Kohima - Last Battle Of Empire

Jetting across France and taking even longer to get from Ipswich to Bristol by train over the last couple of weeks gave me an opportunity to get some serious reading in and I took the opportunity to read Fergal Keane's Road of Bones: The Siege of Kohima 1944.

Kohima was the high water mark of the Japanese attempts to invade India and Keane's excellent book not only covers the bloody siege fought in April 1944 by British, Burmese, Indian and Nepalese troops out numbered 10 to 1 by the Japanese, but also the build up to the Japanese attack, as well as painting the pre-War situation in the Naga Hills and the aftermath as the Empire forces waged a hard fought campaign to clear the Japanese from the area and relieve Imphal.

This wasn't a battle (or campaign) I was particularly familiar with and I was impressed with the way Keane brought it to life, sometimes quite viscerally and on other occasions incredibly movingly (even from the Japanese perspective). Keane has gone to great lengths to not only include the British story but also the Indian and Japanese ones, interviewing veterans and relatives from all sides. The tenacity exhibited by troops from both sides is incredible and it almost beggars belief that human beings could continue to function in the circumstances described.
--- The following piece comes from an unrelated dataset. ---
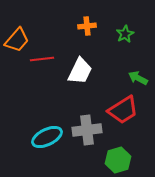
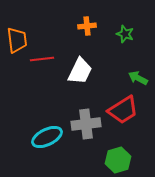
green star: rotated 24 degrees counterclockwise
orange trapezoid: rotated 48 degrees counterclockwise
gray cross: moved 1 px left, 6 px up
Like most wargamers reading a battle history, the "gaming juices" were piqued. In many ways Kohima and the 1944 Burma campaign resemble the Western Front in 1918, albeit in largely inhospitable terrain. You could, of course, play skirmishes in 28mm, but my mind went more towards 6 or 10mm which would probably give you a better feel for the war using a WW1 set of rules as a basis to work on.
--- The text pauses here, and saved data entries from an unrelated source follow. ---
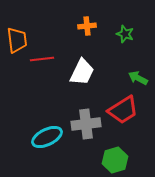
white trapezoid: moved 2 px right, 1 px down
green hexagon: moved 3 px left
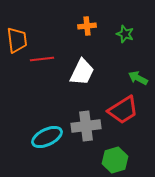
gray cross: moved 2 px down
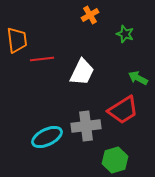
orange cross: moved 3 px right, 11 px up; rotated 24 degrees counterclockwise
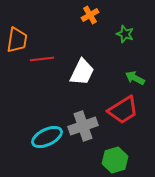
orange trapezoid: rotated 16 degrees clockwise
green arrow: moved 3 px left
gray cross: moved 3 px left; rotated 12 degrees counterclockwise
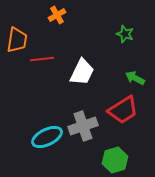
orange cross: moved 33 px left
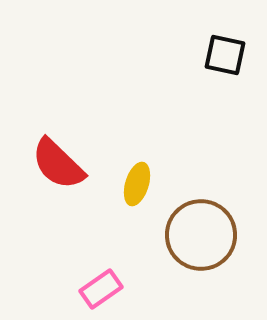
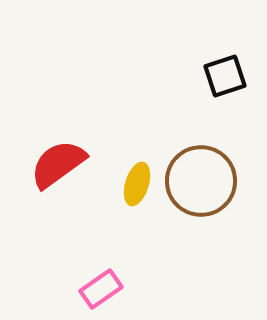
black square: moved 21 px down; rotated 30 degrees counterclockwise
red semicircle: rotated 100 degrees clockwise
brown circle: moved 54 px up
Even if Burma or WW2 isn't "your thing" I really recommend picking Road of Bones up (or sticking it on the Christmas Present list) as it is a powerful book of a story that needs telling that will stick in the memory for a long time. As the memorial at Kohima states:

When You Go Home, Tell Them Of Us And Say
For Your Tomorrow, We Gave Our Today.

1 comment:

  1. Equally not a campaign or theatre of war I'm familiar with.... Which seems all the more reason to get a copy of this book and find out about it.